Georgia Regulator’s Order Brings Parity in CU Overdraft Fees
A declaratory order issued by Georgia’s financial regulator has brought parity in overdraft fee limitations for all of the state’s credit unions.
The order, issued by Commissioner Kevin B. Hagler, exempts Georgia’s state-chartered credit unions from fee limits on overdrafts from deposit accounts, bringing them in line with those of federally chartered credit unions.
The order, issued July 11 and prompted by requests from the Georgia Credit Union Association, follows on the heels of a similar declaratory order issued earlier on behalf of several state banks.
Both orders exempt their respective financial institutions from violating Georgia’s usury limits, according to Angi Harbin, GCUA’s director of communications.
“Looking at opinion letters issued by NCUA and the federal credit union act, it became clear that federally chartered credit unions would not be subject to the Georgia usury code, so the order provides parity between state- and federally chartered credit unions,” Harbin said.

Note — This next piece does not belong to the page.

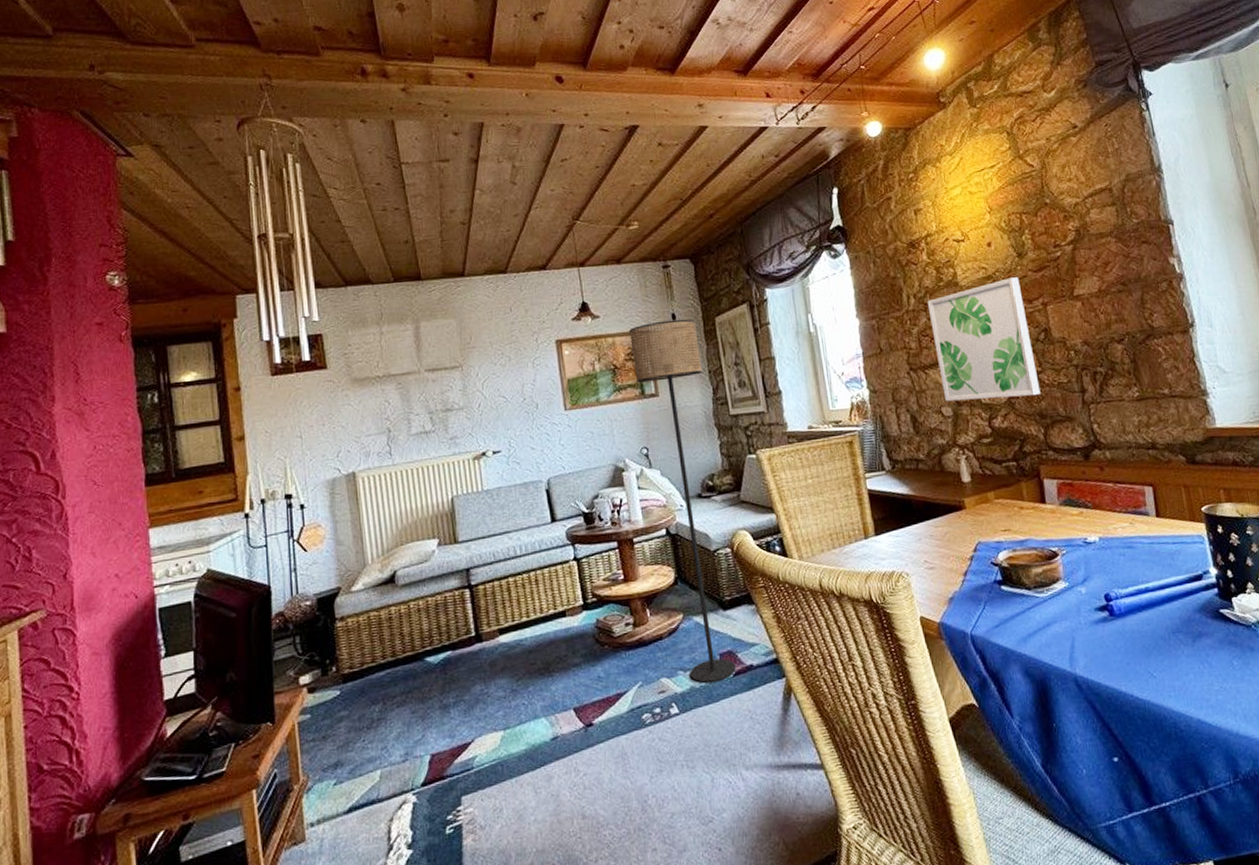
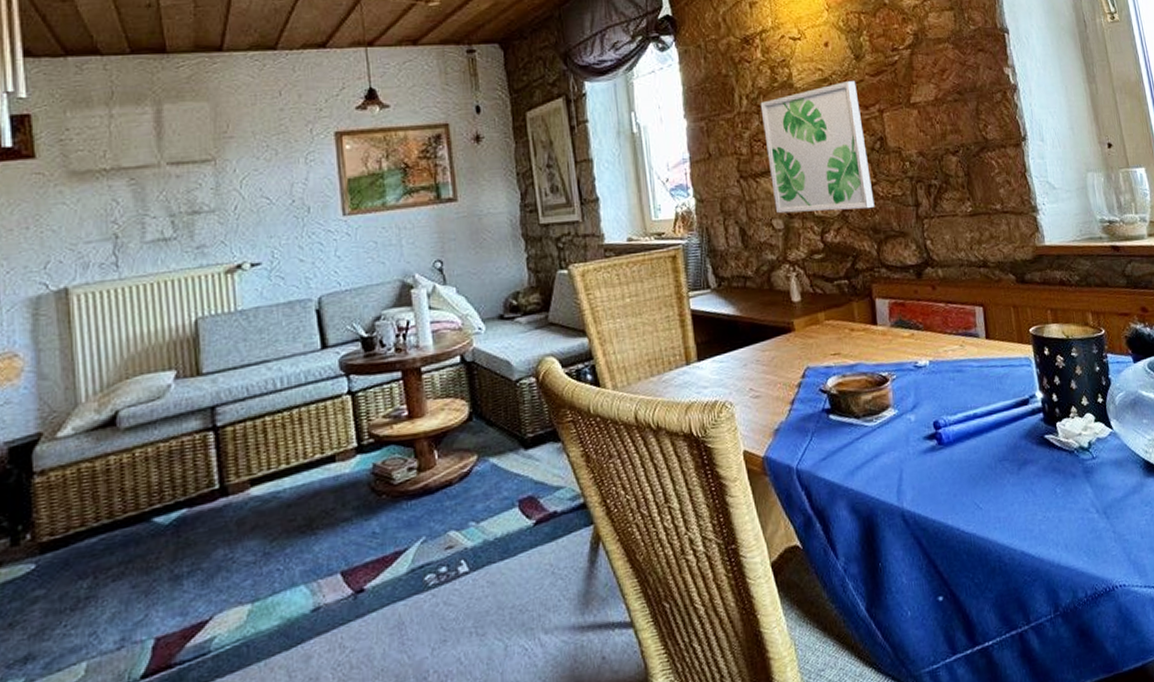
floor lamp: present [629,319,736,683] -> none [425,112,537,535]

“GCUA requested the department issue an order that would ensure state-chartered credit unions parity with federal credit unions operating in Georgia,” she said.

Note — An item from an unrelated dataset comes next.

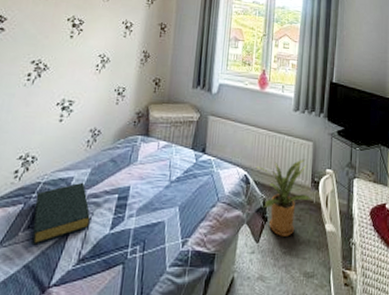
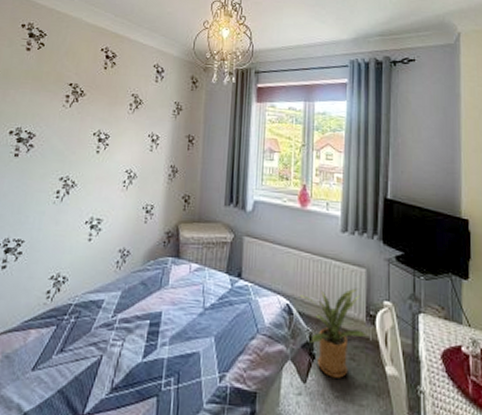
hardback book: present [31,182,91,246] -> none [65,305,123,371]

The order affects credit unions whose members overdraw share savings or share draft accounts using an ATM card, check or debit card. Under the order, state-chartered credit unions are now protected from violating usury limitations that do not apply to federally chartered institutions.

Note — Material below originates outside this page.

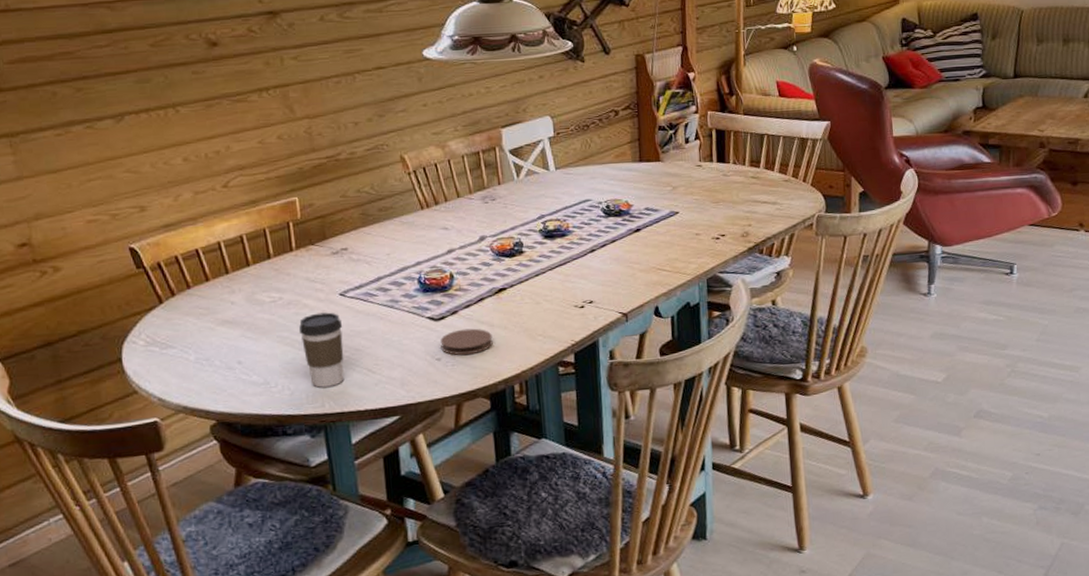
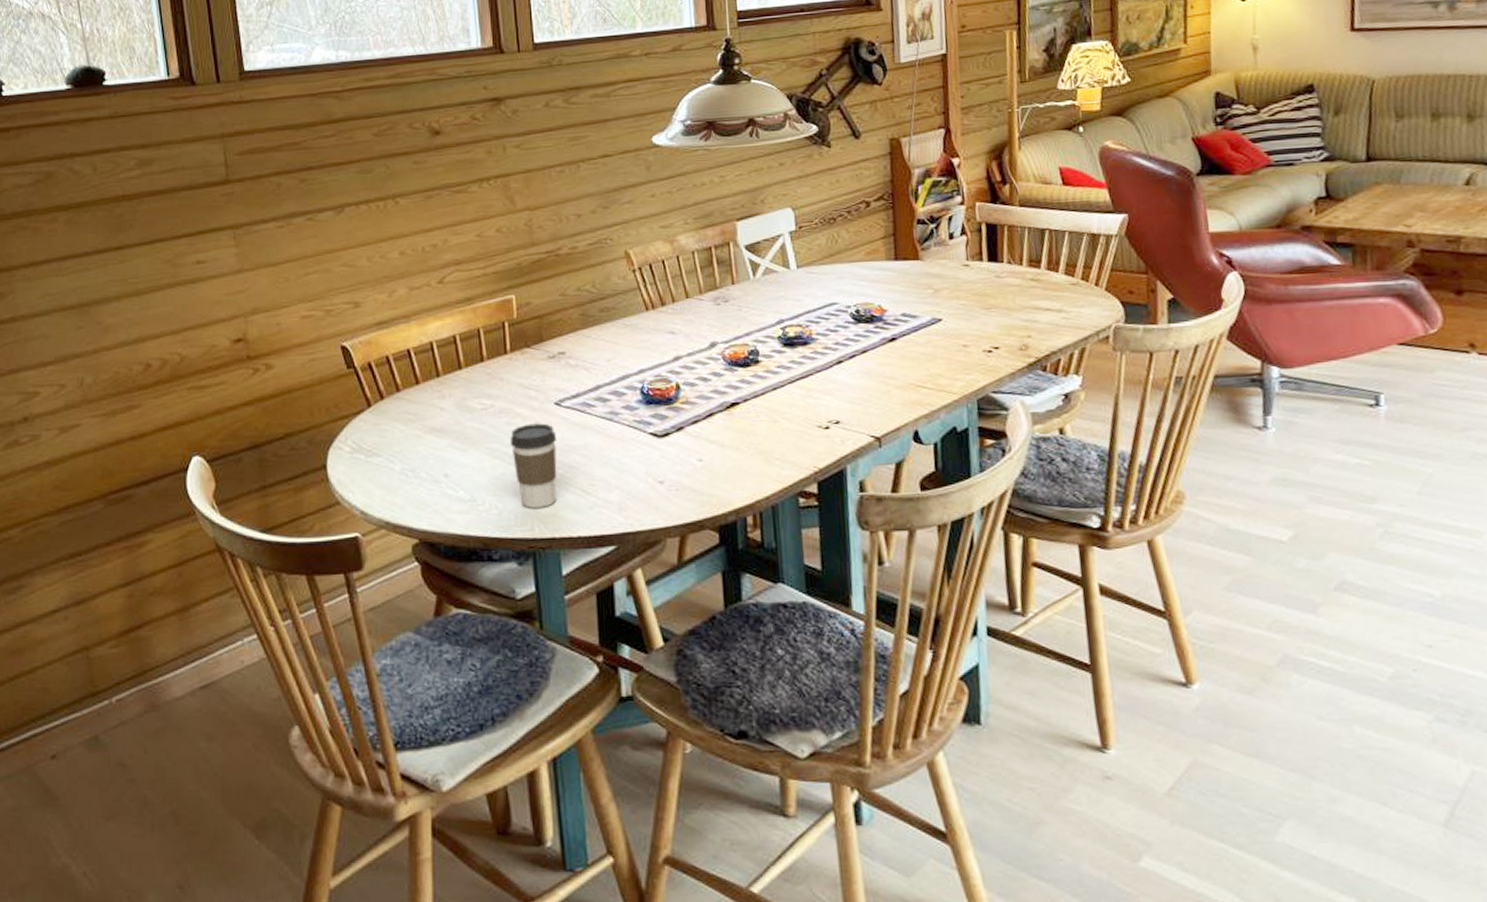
coaster: present [440,328,493,355] -> none [663,448,723,479]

“It is difficult to predict the impact this will have on credit unions and their members, as the order does not require state-chartered credit unions to make a change in their overdraft fee structure, and it does not affect federally-chartered credit unions at all,” Harbin said.
The earlier declaratory order on behalf of Georgia’s banks was prompted by a Georgia Court of Appeals decision in the case of Synovus Bank vs. Griner. The petition for certiorari, a writ that seeks further legal review, is currently pending before the Georgia Supreme Court, according to Georgia Department of Banking and Finance’s Oscar B. Fears III.
“In light of the pending cert petition, the department has determined that it will not make any public comments on the declaratory orders at this time,” Fears added.